Ont décidé d'institutionnaliser leur coopération en matière de sécurité au niveau régional, notamment à travers la création d'un centre de coopération policière transfrontalière, afin d'améliorer l'efficacité de la lutte contre les trafics, conformément au Protocole dont la négociation devrait être conclue lors de la prochaine réunion de la commission mixte transfrontalière.

Sont convenus de mettre en oeuvre des actions de coopération et de sécurité visant à coordonner, de manière transparente et concertée, la prévention, l'identification et la répression des actions préjudiciables à l'environnement.

Sont convenus d'intensifier de manière décisive la lutte contre l'orpaillage clandestin et sa répression en se fixant pour objectif la négociation d'un accord bilatéral dans le cadre de la commission mixte transfrontalière.

Ont souligné la nécessité de renforcer leur coopération contre la pêche illicite par des actions conjointes régulières entre les marines brésilienne et française à travers : des échanges réguliers d'informations sur les activités illicites des embarcations de pêche dans la zone maritime d'intérêt commun au Brésil et à la Guyane, les infractions constatées et leurs traitements administratifs ; la création de points de contact opérationnels pour faciliter les échanges d'informations ; au besoin, l'organisation de patrouilles navales conjointes ou coordonnées pour améliorer la surveillance de la zone maritime d'intérêt commun au Brésil et à la Guyane.

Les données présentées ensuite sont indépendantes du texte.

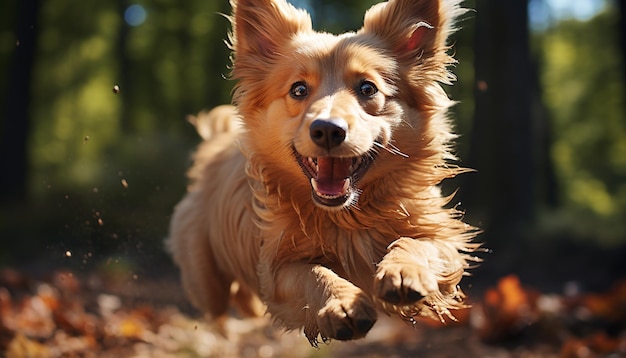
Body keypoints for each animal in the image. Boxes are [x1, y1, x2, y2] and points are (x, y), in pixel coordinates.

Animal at [166, 0, 478, 346]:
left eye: (367, 88)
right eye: (299, 89)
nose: (328, 129)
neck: (347, 218)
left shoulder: (444, 239)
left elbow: (417, 243)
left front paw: (404, 271)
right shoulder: (277, 267)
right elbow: (311, 275)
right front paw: (341, 303)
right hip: (204, 277)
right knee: (218, 308)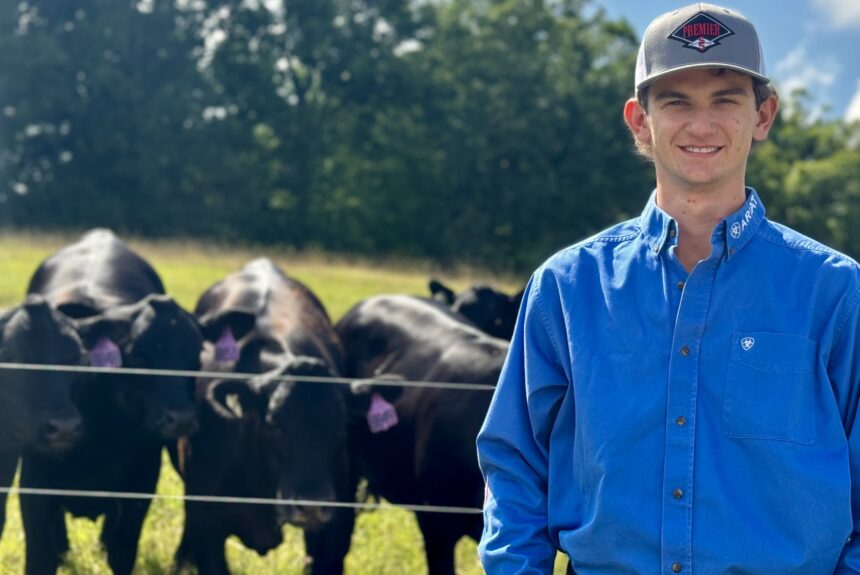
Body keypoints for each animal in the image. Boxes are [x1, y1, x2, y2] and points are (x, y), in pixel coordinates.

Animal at [20, 228, 202, 575]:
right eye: (138, 356)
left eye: (193, 355)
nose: (183, 418)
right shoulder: (34, 486)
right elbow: (40, 555)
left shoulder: (140, 484)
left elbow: (122, 552)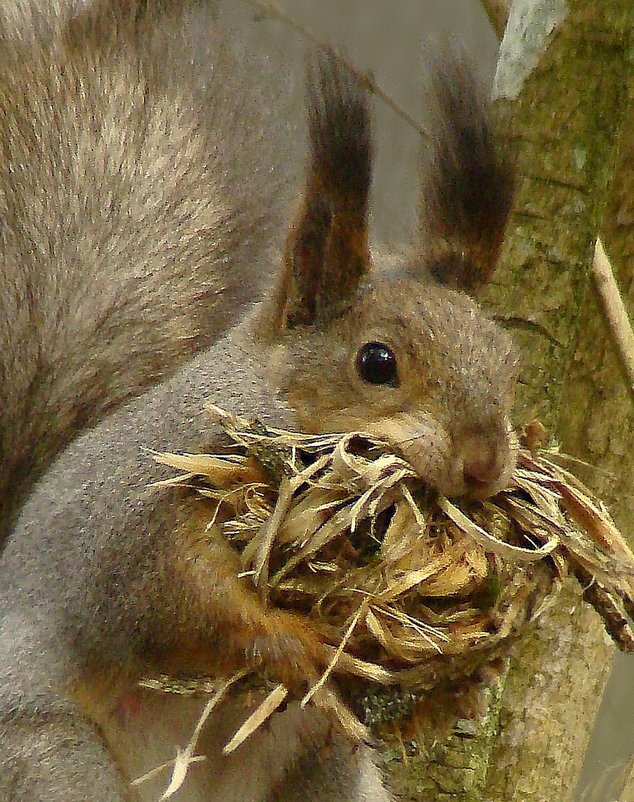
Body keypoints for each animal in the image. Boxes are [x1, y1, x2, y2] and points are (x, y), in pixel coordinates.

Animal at [0, 1, 512, 800]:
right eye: (377, 362)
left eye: (507, 359)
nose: (487, 462)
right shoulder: (136, 509)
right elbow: (171, 602)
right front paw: (295, 644)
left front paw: (463, 676)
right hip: (49, 759)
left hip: (324, 770)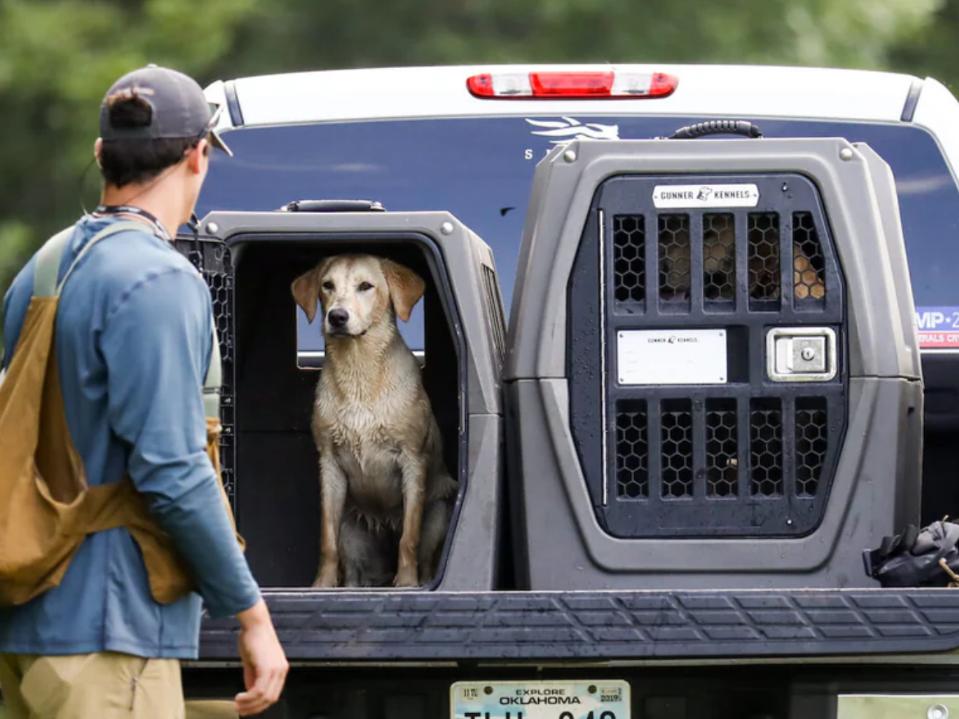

5 - Pour développer de nouveaux outils de coopération, les deux Présidents :

Sont convenus de renforcer la coopération décentralisée conformément aux principes fondamentaux de la coopération franco-brésilienne dans ce domaine, tels qu'ils ont été établis à Marseille en mai 2006 et à Belo Horizonte en novembre 2007. Ils se sont félicités de la signature, ce jour, d'un protocole sur la coopération décentralisée additionnel à l'Accord cadre de coopération de 1996.

Ont mentionné le rôle de l'Agence française de développement - AFD - pour développer les échanges et, dans une perspective de développement durable, mieux intégrer la Guyane dans son environnement régional.

Ont souligné l'intérêt d'exploiter les possibilités offertes par les moyens satellitaires notamment en matière d'évolution forestière. Ils encourageront la conclusion d'accords entre institutions de recherche des deux pays.

Entendent promouvoir la coopération entre l'Institut Pasteur et les institutions de santé des Etats de l'Amapá et du Pará, en particulier pour une meilleure efficacité de la lutte contre la dengue, la fièvre jaune et le paludisme.

Sont convenus de mettre à profit les progrès enregistrés par le « groupe de travail franco-brésilien sur l'innovation et les sciences fondamentales et appliquées » institué par le Protocole d'intention du 15 juillet 2005, en lançant des appels à projets en vue de leur sélection en juillet 2008.

Ont salué la signature de l'Accord relatif à la coopération dans le domaine de la défense et au statut de leurs forces militaires (SOFA), signé à Paris le 29 janvier.

Se sont entendus pour poursuivre le rapprochement entre les forces armées françaises présentes en Guyane et les forces armées brésiliennes.

Ont relevé les fortes potentialités de coopération entre les deux pays dans les domaines de la défense, du nucléaire civil et des biocarburants, et ont décidé de les explorer de manière approfondie.